ARBEITSAUFTRAG 1: Wandle sämtliche Datensätze unten in eine JSON-Liste von Zeichenketten um, mit einer Zeichenkette pro Zeile und ohne Leerzeilen. Lass die Bilder in deiner Antwort weg.

Das Verwaltungsgericht München stellte sich auf die Seite des Forstwirts (M 7 E 23.132). Er habe nachvollziehbar vorgetragen, dass ihm unzumutbare wirtschaftliche Schäden drohten. Auf Flächen mit Totalausfall könne dies rund 10.000 Euro je Hektar ausmachen, habe der gerichtliche Sachverständige errechnet. Da das Revier von S zwischen landwirtschaftlichen Flächen mit viel Maisanbau liege, ziehe das Rehwild erst in der Schonzeit vermehrt in den Wald und weide dort die ersten Sprösslinge der Forstkulturen ab.

Die Mischbaumarten litten besonders am Schalenwildverbiss. Dass gerade die Neupflanzungen beschädigt werden, störe den Waldumbau massiv, der aufgrund des Klimawandels dringend notwendig sei. Auf den Flächen mit Naturverjüngung sei jetzt schon zu erkennen, dass die Baumarten Eiche, Buche und Ahorn komplett ausfallen könnten. Deshalb müsse der Rehwildbestand im Revier dringend reduziert werden, wenn der angestrebte Wechsel zu Mischbeständen gelingen solle.

Aus der Tatsache, dass sich der Wildverbiss nach bisher erst einmaliger Verkürzung der Schonzeit nicht merklich verbessert habe, dürfe man nicht voreilig darauf schließen, dass die Maßnahme "nichts bringe", betonte das Gericht. Wie sich der vermehrte Abschuss auswirke, könne man frühestens nach Ablauf eines Jagdjahres bewerten.

Gülle ist bodennah auszubringen

Düngeverordnung: Landwirt kämpft vergeblich um eine Ausnahmeerlaubnis

Die Regeln der Düngeverordnung sollen die Ammoniakemissionen in der Landwirtschaft verringern. Seit Februar 2020 ist es unter anderem vorgeschrieben, Düngemittel wie Gülle streifenförmig bodennah auszubringen oder sie direkt in den Boden einzuarbeiten.

Das bayerische Amt für Ernährung, Landwirtschaften und Forsten (AELF) hat Anfang 2020 geregelt, unter welchen Bedingungen Landwirte von dieser Vorschrift befreit werden können. Das ist z.B. der Fall, wenn sie einen kleinen Betrieb mit "weniger als 15 ha landwirtschaftlich genutzter Fläche" führen.

Landwirt X, der in Bayern 30 Milchkühe hält und eine landwirtschaftliche Nutzfläche von 37,6 ha bewirtschaftet, beantragte eine Ausnahmegenehmigung für sein gesamtes Ackerland. Für seinen Betrieb sei es unmöglich, Gülle bodennah auszubringen, erklärte er. Sein Güllefass könne er technisch nicht nachrüsten und die Investition in ein teures Gerät mit bodennaher Ausbringtechnik sei unwirtschaftlich. Außerdem setze er sowieso seit zehn Jahren Bio-Pulver ein, um die Ammoniakemissionen zu reduzieren.

ERFASSTE DATEN:
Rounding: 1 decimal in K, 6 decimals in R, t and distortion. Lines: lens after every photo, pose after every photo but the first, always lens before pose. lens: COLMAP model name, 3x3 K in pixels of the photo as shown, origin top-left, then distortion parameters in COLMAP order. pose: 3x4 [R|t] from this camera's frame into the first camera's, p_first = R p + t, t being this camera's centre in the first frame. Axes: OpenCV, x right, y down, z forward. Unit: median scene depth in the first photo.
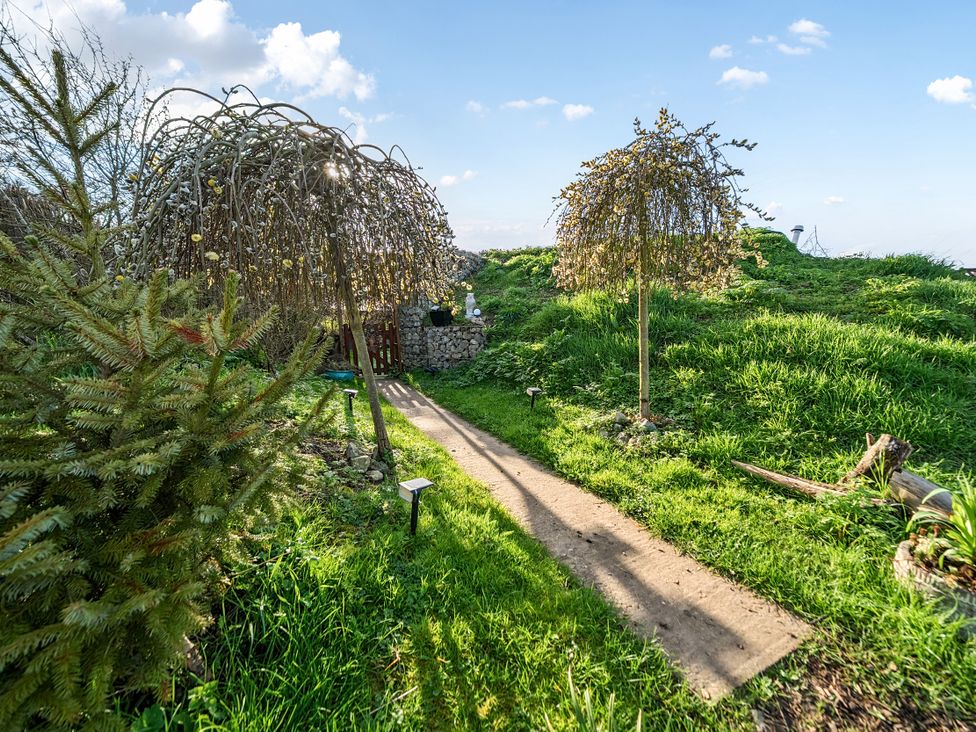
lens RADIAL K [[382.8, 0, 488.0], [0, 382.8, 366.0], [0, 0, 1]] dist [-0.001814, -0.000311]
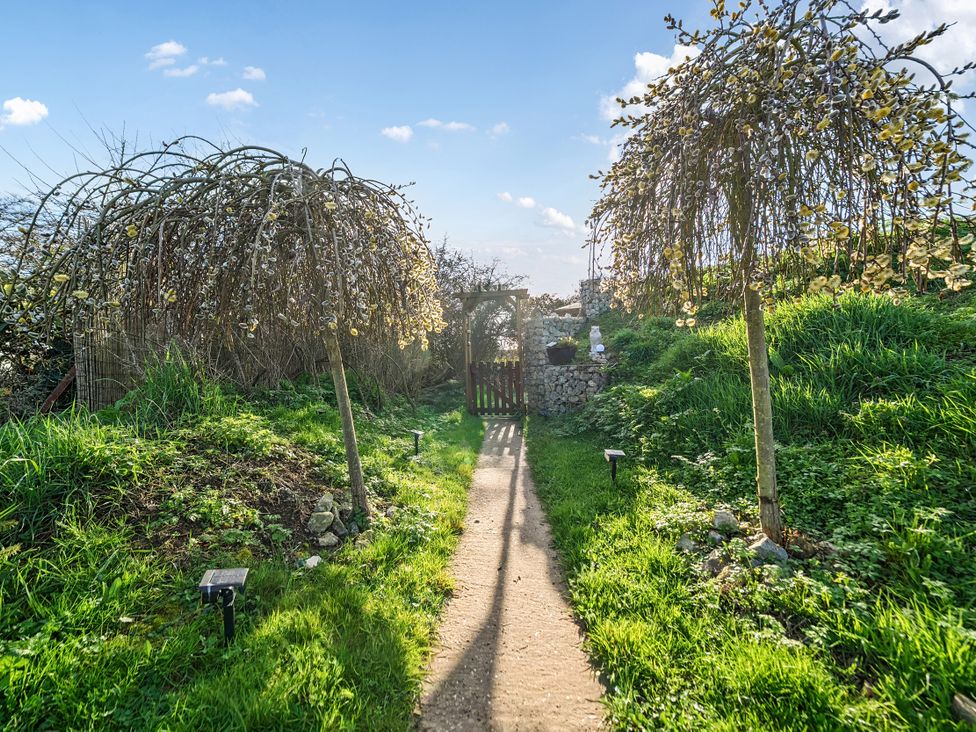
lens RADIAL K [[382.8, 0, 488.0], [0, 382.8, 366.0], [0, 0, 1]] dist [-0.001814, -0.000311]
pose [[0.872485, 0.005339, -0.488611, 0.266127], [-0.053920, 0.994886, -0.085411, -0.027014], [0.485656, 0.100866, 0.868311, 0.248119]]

ARBEITSAUFTRAG 2: Prüfe, ob die folgenden Aussagen mit dem Text über das Rehwild-Urteil und die Düngeverordnung übereinstimmen, und antworte jeweils mit Ja oder Nein samt den entscheidenden Worten des Textes als wörtlichem Zitat: (a) Der gerichtliche Sachverständige errechnete für Flächen mit Totalausfall einen Schaden von rund 10.000 Euro je Hektar. (b) Landwirt X bewirtschaftet weniger als 15 ha landwirtschaftliche Nutzfläche. (c) Die bodennahe Ausbringung von Gülle ist seit Februar 2021 vorgeschrieben.

MUSTERLÖSUNG 1:
[
  "Rounding: 1 decimal in K, 6 decimals in R, t and distortion. Lines: lens after every photo, pose after every photo but the first, always lens before pose. lens: COLMAP model name, 3x3 K in pixels of the photo as shown, origin top-left, then distortion parameters in COLMAP order. pose: 3x4 [R|t] from this camera's frame into the first camera's, p_first = R p + t, t being this camera's centre in the first frame. Axes: OpenCV, x right, y down, z forward. Unit: median scene depth in the first photo.",
  "lens RADIAL K [[382.8, 0, 488.0], [0, 382.8, 366.0], [0, 0, 1]] dist [-0.001814, -0.000311]",
  "lens RADIAL K [[382.8, 0, 488.0], [0, 382.8, 366.0], [0, 0, 1]] dist [-0.001814, -0.000311]",
  "pose [[0.872485, 0.005339, -0.488611, 0.266127], [-0.053920, 0.994886, -0.085411, -0.027014], [0.485656, 0.100866, 0.868311, 0.248119]]"
]

MUSTERLÖSUNG 2:
(a) Ja: „Auf Flächen mit Totalausfall könne dies rund 10.000 Euro je Hektar ausmachen, habe der gerichtliche Sachverständige errechnet.“
(b) Nein: „eine landwirtschaftliche Nutzfläche von 37,6 ha bewirtschaftet“
(c) Nein: „Seit Februar 2020 ist es unter anderem vorgeschrieben, Düngemittel wie Gülle streifenförmig bodennah auszubringen“